Donnerstag, 16. Februar 2012

deutsche gastfreundschaft

asylpolitik macht mich fast immer wütend. für mich ist sie jedesmal ein wichtiges kriterium bei den wahlen und tatsächlich muss ich immer wieder feststellen, dass in bezug auf asylpolitik eigentlich keine partei wählbar ist.

ich bin auch in diesen tagen immer wieder aufs neue entsetzt. obwohl offensichtlich ist, wie die situation in syrien derzeit ist, gibt es in deutschland bis auf schleswig-holstein keinen abschiebestopp für syrische flüchtlinge. und wer nach deutschland kommt, hat oft unter menschenunwürdigen bedingungen zu leben.

anfang des jahres protestierten jugendliche flüchtlinge, vorwiegend aus afghanistan, mit einem hungerstreik gegen die situation in der stillgelegten bayernkaserne in münchen. sie hatten nicht die versprochenen deutschkurse erhalten. eine aggressive atmosphäre breitete sich in der überfüllten erstaufnahmeeinrichtung aus, viele der minderjährigen flüchtlinge konnten nachts nicht schlafen vor angst. wer hier ruhe zum lernen sucht, findet kaum einen stillen ort. und wer hilfe sucht, findet selten einen ansprechpartner. für ein paar tage ist eine solche unterkunft akzeptabel, nicht aber für einige monate, wie das in der bayernkaserne der fall ist.

eine neue dokumentation der martin-niemöller-stiftung gemeinsam mit pro asyl zeigt, wie heftig auch die bedingungen in der sogenannten abschiebungshaft sind. in die abschiebehaft kommen nach §62 des aufenthaltsgesetzes all jene flüchtlinge und migrantinnen, die ausreisepflichtig sind, abgeschoben werden sollen und ihnen unterstellt werden kann, dass sie sich ihrer abschiebung entziehen könnten. etwas verbrochen haben diese menschen demnach nicht. dennoch werden sie häufig für mehrere monate in die abgeschiebehaft gesteckt, in denen oft erbärmliche zustände vorherrschen. die bedingungen sind von bundesland zu bundesland sehr unterschiedlich, wie die aus der dokumentation entstandene tabelle zeigt (haftbedingungen im überblick). in manchen dieser abschiebehaftanstalten haben die flüchtlinge nur zwei stunden hofgang täglich, dürfen kaum besuch empfangen oder telefonieren. Mahlzeiten müssen in den einzelnen zellen eingenommen werden. teilweise ist sogar gefangenenkleidung pflicht.

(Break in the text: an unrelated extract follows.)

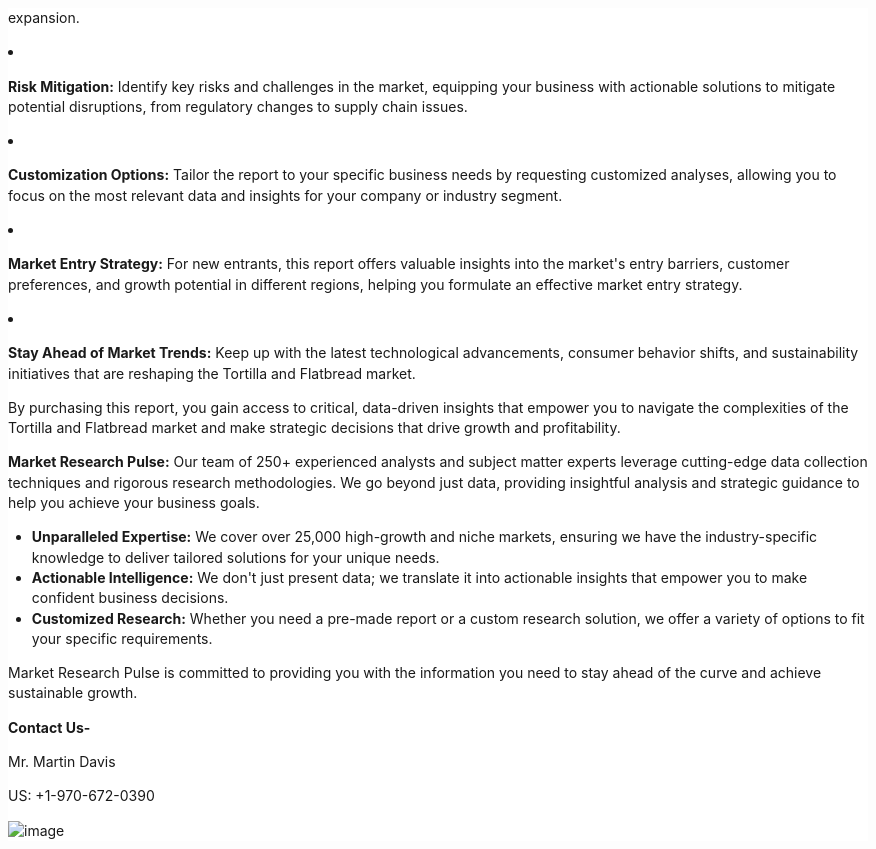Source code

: expansion.</p></li><li><p><strong>Risk Mitigation:</strong> Identify key risks and challenges in the market, equipping your business with actionable solutions to mitigate potential disruptions, from regulatory changes to supply chain issues.</p></li><li><p><strong>Customization Options:</strong> Tailor the report to your specific business needs by requesting customized analyses, allowing you to focus on the most relevant data and insights for your company or industry segment.</p></li><li><p><strong>Market Entry Strategy:</strong> For new entrants, this report offers valuable insights into the market's entry barriers, customer preferences, and growth potential in different regions, helping you formulate an effective market entry strategy.</p></li><li><p><strong>Stay Ahead of Market Trends:</strong> Keep up with the latest technological advancements, consumer behavior shifts, and sustainability initiatives that are reshaping the Tortilla and Flatbread market.</p></li></ol><p>By purchasing this report, you gain access to critical, data-driven insights that empower you to navigate the complexities of the Tortilla and Flatbread market and make strategic decisions that drive growth and profitability.</p><p><strong>Market Research Pulse:</strong>&nbsp;Our team of 250+ experienced analysts and subject matter experts leverage cutting-edge data collection techniques and rigorous research methodologies. We go beyond just data, providing insightful analysis and strategic guidance to help you achieve your business goals.</p><ul><li><strong>Unparalleled Expertise:</strong>&nbsp;We cover over 25,000 high-growth and niche markets, ensuring we have the industry-specific knowledge to deliver tailored solutions for your unique needs.</li><li><strong>Actionable Intelligence:</strong>&nbsp;We don't just present data; we translate it into actionable insights that empower you to make confident business decisions.</li><li><strong>Customized Research:</strong>&nbsp;Whether you need a pre-made report or a custom research solution, we offer a variety of options to fit your specific requirements.</li></ul><p>Market Research Pulse is committed to providing you with the information you need to stay ahead of the curve and achieve sustainable growth.</p><p><strong>Contact Us-</strong></p><p>Mr. Martin Davis</p><p>US: +1-970-672-0390</p>
![image](https://github.com/user-attachments/assets/228f1c52-bf31-4e9f-ace8-1e137d8da513)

dies entspricht in etwa den bedingungen von strafvollzug und widerspricht damit der europäischen rückführungsrichtline, nach der sich abschiebungshaft deutlich von strafhaft unterschieden muss.

um es nochmal zu betonen: diese menschen haben nichts verbrochen.

pro asyl berichtet auch, dass viele menschen rechtswidrig in abschiebungshaft genommen werden. oftmals werden diese flüchtlinge dann nach einer gerichtsentscheidung freigelassen. daher ist es neben menschlichen unterbringungsumständen umso wichtiger, abschiebungshäftlingen zugang zu einer unabhängigen und guten rechtsberatung zu gewähren.

natürlich kann flüchtlingen nicht die heile welt europas präsentiert werden, die sie sich vielleicht in der fernen heimat vorgestellt haben. und leider haben wir wenig einfluss auf die eliten in manchen ländern, die macht ausüben und lebensformen bestimmen. aber wir haben einfluss darauf, wie wir verfolgte menschen, die eben aus diesen unterdrückenden bedingungen entfliehen, hier behandeln. wir, die europäische gesellschaft, die sich heute so satt und zufrieden im kissen räkelt, hat jahrelang von den kriegen und vom leid anderer nationen profitiert. diese verantworung, ja diese altlasten, haben wir zu tragen. auch die würde des flüchtlings sollte unantastbar sein.